Evidence that a hard market is around the corner, if it’s not already here.
This chart, from a paper (pdf) by Shaun Wang and Jessica Leong, shows p/c insurance written premiums as a percentage of private sector GDP. Wang and Leong call this “total premium share” and use it as a proxy for rate increases, and on a macro level it works pretty well, picking up the hard markets of the mid ’80s and 2001-2002.
Now the Wang/Leong paper is not about rate adequacy. It was written to develop stochastic formulas to describe the underwriting cycle. Those formulas would drive a company’s capital model. But this chart seems to imply that rates fall to a certain floor (around 3.3% of private sector GDP), then rise.
And it shows that as of the end of 2009, rates were at or near bottom.
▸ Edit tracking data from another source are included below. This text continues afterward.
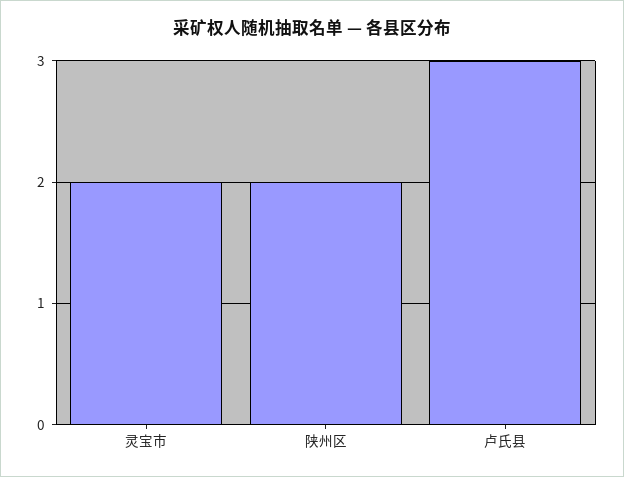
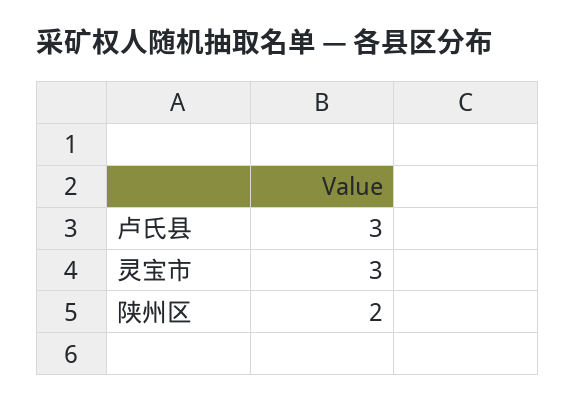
  {
-   "灵宝市": 2,
+   "灵宝市": 3,
    "陕州区": 2,
    "卢氏县": 3
  }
Later in the paper, Wang/Leong model the next few years, forecasting slight rises each year (though the uncertainty bounds made it clear that rates could continue to fall).
Of course, there’s no discussion say why rates would bottom out at that particular point. Thinking about it in stock analyst jargon, it’s a technical indicator – like a head and shoulders or cup and handle pattern.
But in a stable industry like p/c insurance, one could argue that when premium gets that low, companies begin to realize rates are inadequate and begin to adjust accordingly.